I know, I’m totally not with the program, but I’ve got an existing Nethserver 7 box with Nextcloud, that we share files with customers on. You can see below that my problem is I’ve run out of space at mount point /, but the SSD has 400GB available at mount point /home. Since Nextcloud data is stored at /var/lib/nethserver/nextcloud, my customer’s files are taking up a lot of space and we’ve capped it now. I have never reallocated space, so I don’t know how. Is there a way to reallocate that 400GB and give a bunch more space to /var/lib/nethserver/nextcloud? Thanks for any help you can offer. I plan on getting a new box going with the latest Nethserver and Nextcloud, in the new year, but that doesn’t help me now.
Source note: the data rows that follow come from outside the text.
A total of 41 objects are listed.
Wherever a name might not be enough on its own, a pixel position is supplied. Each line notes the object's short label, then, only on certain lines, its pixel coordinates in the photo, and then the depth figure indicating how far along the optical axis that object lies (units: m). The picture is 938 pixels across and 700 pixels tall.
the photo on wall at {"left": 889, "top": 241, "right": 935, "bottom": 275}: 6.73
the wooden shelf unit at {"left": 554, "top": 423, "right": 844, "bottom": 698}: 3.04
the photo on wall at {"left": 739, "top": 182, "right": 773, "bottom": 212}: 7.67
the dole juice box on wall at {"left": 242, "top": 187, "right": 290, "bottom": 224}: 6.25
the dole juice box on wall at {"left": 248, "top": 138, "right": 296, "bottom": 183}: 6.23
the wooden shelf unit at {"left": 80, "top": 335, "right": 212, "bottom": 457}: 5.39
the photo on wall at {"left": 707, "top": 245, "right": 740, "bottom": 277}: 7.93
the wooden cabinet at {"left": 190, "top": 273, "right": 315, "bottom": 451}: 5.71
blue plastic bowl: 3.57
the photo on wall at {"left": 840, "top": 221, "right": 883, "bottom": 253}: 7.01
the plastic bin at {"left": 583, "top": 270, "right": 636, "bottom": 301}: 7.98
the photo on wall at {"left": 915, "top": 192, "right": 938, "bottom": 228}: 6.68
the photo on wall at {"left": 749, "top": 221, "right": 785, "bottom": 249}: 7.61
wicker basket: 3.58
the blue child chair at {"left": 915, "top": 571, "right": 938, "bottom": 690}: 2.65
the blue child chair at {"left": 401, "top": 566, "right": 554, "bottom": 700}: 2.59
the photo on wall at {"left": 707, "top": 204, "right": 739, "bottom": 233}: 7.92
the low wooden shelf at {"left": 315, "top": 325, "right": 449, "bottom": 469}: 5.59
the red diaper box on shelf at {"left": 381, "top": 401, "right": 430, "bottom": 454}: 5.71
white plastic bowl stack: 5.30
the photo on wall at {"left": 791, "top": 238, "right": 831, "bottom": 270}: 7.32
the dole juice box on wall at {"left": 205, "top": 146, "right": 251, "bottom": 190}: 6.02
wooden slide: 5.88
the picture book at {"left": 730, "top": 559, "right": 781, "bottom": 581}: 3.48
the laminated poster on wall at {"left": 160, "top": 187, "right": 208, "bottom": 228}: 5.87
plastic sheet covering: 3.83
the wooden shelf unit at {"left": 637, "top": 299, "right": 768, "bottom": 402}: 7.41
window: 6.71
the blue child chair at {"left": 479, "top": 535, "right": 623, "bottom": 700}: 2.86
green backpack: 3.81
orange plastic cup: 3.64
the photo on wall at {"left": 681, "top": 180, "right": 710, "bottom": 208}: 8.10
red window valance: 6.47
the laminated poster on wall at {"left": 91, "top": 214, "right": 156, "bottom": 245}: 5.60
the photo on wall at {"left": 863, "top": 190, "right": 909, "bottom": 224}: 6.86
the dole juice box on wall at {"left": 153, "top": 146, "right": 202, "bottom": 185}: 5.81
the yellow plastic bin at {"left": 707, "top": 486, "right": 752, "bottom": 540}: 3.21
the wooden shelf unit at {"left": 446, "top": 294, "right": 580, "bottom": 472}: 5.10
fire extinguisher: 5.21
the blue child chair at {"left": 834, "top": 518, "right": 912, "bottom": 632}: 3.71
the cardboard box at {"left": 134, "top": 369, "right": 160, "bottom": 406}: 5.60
I was reading your link, Markus, and it got me wondering…Do you think there will be a permissions issue with the data in the /home directory? That it could be an obstacle to users transferring files?
In my tests with the symlink newly created users had no example files but for existing users it worked. It was possible to create new files.
I recommend a backup before you try something.
Well, it’s working after doing Markus’ suggestions. If it ain’t broke…However, when I go to storage in NS7 Cockpit’s System config, then try to add an LV, the most it will let me add is 4MB.Would I need to get rid of the /Home volume to free up more, then add it to the / (root) volume? I plan on going to a Nextcloud install on an NS8 VM, on Proxmox, first part of ‘26, so I’m just needing to get by until then. That’s provided those installs go smoothly and I get them running sooner than later. I’d rather not mess things up in the meantime. Thanks for the input tho.
actually you need to add a volume to the volume group before (read : add storage). Then you can grow the LV which will span on the two volumes, and finally resize2fsor xfs_grow . That’s quite neat.
In your case I think you could simply remove the unused /home partition and affect the free space to the /root part using gparted as @mrmarkus said but that’s not a trivial task (did I mention the word backupS ?).
For Proxmox I would certainly choose ZFS. I at the blue pill this summer, it took me a lot of investment and experiments but that’s definitively worth it. I could help if you want and share my installation notes (bare metal, Debian, and proxmox on it from scratch - pretty exciting).